The eagles move into the Brackendale area from the interior of BC during December and January each year to feed on the Chum Salmon that run up the Squamish River. Each year a count is taken the second weekend of January. This year just under 900 eagles were counted which is less that half the normal numbers. A very poor Chum Salmon run was to blame and many eagles had already left the area.
We really enjoyed watching the birds. From the back of our cabin one afternoon we could see 13 different eagles perching in the trees along the river waiting for lunch to swim by. This is a immature Bald Eagle eating on a salmon head which he procured from a group of gulls.

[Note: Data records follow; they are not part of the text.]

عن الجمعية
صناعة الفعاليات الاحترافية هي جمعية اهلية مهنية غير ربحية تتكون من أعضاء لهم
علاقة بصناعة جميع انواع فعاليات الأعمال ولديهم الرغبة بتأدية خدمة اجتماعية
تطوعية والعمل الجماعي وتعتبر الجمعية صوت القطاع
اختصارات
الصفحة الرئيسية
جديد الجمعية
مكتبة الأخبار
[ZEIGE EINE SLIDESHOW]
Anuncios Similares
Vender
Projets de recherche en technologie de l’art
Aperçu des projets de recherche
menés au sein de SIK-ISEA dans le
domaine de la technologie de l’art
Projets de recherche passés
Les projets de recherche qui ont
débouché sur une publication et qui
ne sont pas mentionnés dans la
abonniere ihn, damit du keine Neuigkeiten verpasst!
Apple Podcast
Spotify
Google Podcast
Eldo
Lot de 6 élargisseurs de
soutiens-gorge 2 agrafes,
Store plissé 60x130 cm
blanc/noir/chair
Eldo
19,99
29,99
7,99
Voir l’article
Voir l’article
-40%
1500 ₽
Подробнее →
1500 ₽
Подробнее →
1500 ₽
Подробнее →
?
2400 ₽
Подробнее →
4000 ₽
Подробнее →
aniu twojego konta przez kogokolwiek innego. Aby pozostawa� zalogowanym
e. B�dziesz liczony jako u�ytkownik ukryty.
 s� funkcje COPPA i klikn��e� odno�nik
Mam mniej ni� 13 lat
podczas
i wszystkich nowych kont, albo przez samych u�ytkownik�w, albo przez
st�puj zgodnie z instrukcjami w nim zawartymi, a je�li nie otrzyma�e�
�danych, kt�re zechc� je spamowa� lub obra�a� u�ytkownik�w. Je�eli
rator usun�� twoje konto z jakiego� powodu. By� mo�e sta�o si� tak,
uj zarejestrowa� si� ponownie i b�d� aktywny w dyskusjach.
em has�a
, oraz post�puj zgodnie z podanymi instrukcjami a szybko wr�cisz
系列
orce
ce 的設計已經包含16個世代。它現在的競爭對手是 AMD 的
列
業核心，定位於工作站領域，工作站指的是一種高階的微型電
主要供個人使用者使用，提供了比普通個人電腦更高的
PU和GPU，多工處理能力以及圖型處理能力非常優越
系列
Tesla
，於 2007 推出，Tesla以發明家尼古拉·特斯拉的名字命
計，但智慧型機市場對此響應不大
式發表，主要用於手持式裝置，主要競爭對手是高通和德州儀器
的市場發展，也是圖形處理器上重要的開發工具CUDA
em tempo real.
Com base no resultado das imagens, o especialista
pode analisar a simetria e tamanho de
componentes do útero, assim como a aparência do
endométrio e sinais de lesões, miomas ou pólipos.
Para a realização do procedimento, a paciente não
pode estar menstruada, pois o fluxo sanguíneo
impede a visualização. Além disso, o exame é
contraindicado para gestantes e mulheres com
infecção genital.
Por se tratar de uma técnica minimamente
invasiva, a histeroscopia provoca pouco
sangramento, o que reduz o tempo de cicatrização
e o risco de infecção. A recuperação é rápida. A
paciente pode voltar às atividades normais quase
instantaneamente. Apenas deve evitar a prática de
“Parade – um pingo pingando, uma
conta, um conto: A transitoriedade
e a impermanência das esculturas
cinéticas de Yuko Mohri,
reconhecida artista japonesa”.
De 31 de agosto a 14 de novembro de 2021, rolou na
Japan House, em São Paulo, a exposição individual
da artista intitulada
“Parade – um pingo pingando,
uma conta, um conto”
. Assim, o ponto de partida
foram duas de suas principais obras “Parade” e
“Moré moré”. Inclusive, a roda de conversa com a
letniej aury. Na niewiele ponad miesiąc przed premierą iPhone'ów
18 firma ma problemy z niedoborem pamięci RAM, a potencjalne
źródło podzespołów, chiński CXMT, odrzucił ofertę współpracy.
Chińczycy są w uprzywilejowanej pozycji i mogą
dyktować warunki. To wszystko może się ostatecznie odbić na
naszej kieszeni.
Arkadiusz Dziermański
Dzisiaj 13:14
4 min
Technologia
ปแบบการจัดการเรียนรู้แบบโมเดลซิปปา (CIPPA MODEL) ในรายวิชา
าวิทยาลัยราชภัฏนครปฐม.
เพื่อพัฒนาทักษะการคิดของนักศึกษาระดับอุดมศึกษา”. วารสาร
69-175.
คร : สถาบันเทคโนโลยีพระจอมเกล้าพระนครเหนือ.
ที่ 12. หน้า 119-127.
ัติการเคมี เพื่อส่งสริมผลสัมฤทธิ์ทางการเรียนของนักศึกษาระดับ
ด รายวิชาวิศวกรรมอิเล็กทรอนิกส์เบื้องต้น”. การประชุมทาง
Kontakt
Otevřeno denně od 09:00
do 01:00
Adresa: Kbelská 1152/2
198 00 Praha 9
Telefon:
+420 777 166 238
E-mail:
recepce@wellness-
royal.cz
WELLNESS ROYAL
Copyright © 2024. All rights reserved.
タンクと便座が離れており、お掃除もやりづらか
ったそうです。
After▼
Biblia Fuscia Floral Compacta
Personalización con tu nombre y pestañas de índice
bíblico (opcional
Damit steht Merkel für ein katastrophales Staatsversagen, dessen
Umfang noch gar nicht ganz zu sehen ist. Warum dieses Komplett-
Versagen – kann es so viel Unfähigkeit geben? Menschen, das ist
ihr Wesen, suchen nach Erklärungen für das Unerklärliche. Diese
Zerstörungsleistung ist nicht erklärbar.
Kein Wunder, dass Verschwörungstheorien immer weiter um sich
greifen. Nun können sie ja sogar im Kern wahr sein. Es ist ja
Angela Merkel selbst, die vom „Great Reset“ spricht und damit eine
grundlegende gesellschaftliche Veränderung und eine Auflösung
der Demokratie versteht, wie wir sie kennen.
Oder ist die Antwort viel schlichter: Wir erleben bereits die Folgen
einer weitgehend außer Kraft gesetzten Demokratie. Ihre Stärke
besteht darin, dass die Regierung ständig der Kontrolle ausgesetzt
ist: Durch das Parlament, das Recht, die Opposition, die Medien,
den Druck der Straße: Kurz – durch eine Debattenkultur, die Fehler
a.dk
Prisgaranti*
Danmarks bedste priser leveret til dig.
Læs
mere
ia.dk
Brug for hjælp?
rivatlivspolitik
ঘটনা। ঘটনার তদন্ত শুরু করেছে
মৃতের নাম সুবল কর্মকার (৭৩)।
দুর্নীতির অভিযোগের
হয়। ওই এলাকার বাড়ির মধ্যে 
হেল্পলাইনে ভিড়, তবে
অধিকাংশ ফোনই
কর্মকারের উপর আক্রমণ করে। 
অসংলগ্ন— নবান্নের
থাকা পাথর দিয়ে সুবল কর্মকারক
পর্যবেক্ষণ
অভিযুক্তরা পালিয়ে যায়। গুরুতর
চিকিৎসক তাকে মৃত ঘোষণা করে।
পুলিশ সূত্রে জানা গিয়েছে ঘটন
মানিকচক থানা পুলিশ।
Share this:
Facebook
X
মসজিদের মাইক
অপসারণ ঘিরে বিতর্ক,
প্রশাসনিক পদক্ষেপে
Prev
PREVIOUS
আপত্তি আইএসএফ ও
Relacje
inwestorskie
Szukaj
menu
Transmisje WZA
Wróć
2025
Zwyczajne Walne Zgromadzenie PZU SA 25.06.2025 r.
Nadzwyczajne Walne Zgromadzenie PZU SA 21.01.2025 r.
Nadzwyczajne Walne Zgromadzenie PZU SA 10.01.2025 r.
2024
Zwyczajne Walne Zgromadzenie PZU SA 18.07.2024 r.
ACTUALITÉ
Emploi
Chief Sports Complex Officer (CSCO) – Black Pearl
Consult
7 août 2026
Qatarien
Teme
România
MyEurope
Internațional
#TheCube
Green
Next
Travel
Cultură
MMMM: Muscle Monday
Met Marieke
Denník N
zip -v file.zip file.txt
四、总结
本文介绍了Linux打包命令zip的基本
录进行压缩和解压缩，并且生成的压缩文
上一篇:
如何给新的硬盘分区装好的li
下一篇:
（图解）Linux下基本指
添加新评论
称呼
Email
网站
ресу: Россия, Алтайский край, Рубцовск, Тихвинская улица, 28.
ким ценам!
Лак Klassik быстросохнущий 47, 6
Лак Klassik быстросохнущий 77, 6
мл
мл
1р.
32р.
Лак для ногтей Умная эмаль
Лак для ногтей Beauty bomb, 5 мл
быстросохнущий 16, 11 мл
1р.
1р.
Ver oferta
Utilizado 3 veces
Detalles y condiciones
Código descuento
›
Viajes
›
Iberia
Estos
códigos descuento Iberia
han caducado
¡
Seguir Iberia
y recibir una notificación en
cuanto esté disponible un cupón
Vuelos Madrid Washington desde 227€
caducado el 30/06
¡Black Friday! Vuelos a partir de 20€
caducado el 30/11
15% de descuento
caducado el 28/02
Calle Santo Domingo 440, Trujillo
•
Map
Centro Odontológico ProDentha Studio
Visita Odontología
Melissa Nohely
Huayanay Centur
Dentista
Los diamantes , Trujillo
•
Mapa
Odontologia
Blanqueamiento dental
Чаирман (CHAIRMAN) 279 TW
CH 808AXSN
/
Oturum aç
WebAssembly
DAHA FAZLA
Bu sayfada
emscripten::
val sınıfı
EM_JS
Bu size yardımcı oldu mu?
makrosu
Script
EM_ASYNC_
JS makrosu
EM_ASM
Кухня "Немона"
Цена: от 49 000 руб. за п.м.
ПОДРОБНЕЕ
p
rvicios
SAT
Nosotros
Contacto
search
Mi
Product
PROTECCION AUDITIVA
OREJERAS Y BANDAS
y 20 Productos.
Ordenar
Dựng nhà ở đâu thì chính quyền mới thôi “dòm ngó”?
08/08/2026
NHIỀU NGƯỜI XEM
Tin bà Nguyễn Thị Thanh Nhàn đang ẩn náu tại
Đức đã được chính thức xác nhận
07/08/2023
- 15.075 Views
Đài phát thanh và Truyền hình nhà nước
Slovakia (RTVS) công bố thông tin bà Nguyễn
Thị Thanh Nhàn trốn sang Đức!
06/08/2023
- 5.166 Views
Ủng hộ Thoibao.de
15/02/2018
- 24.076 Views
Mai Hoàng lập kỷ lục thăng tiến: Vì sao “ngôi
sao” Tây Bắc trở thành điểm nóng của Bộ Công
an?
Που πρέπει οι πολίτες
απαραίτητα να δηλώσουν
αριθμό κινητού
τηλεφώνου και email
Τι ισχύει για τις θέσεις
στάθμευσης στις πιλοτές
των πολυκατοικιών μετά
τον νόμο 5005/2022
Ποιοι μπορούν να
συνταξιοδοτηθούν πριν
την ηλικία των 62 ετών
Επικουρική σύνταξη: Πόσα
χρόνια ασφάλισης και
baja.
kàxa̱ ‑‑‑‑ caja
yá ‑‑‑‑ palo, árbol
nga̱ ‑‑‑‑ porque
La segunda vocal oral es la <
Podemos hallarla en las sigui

The immature eagles have this brown mottled color until they are in their 4th or 5th year when they molt and get the white head and tail of an adult. I really think the young eagles are more striking than the adults.
About 25% of the eagles we saw were immature birds and only about 10% of those will reach adulthood. The adults are very easy to see because their white heads really show up against the dark background.
Not sure what this guy is thinking!!!
Here is my birding companion in her winter plumage. It was cold and did snow a little but the sun did come out "one" day.
This Great Blue Heron landed in a tree next to me and after deciding that I was just a stump he pulled up one leg, cocked his neck down and just stood there for quite a while.
The immature eagles were more active than the adult birds. Probably because it took them more time to catch diner.
Marjie and I were stealthfully walking along the river and saw this young eagle taking a bath. First we thought he was injured but guess it was just Saturday evening. He really splashed around for about 10 minutes.
After his bath was over he jumped up on a log, dried off and flew away. It was about 30 degrees at the time but he didn't seem to mind the cold water. These eagles are really magnificent creatures. It is a struggle for them, especially the young, but their overall numbers are increasing. The salmon runs seem to be the key for winter survival.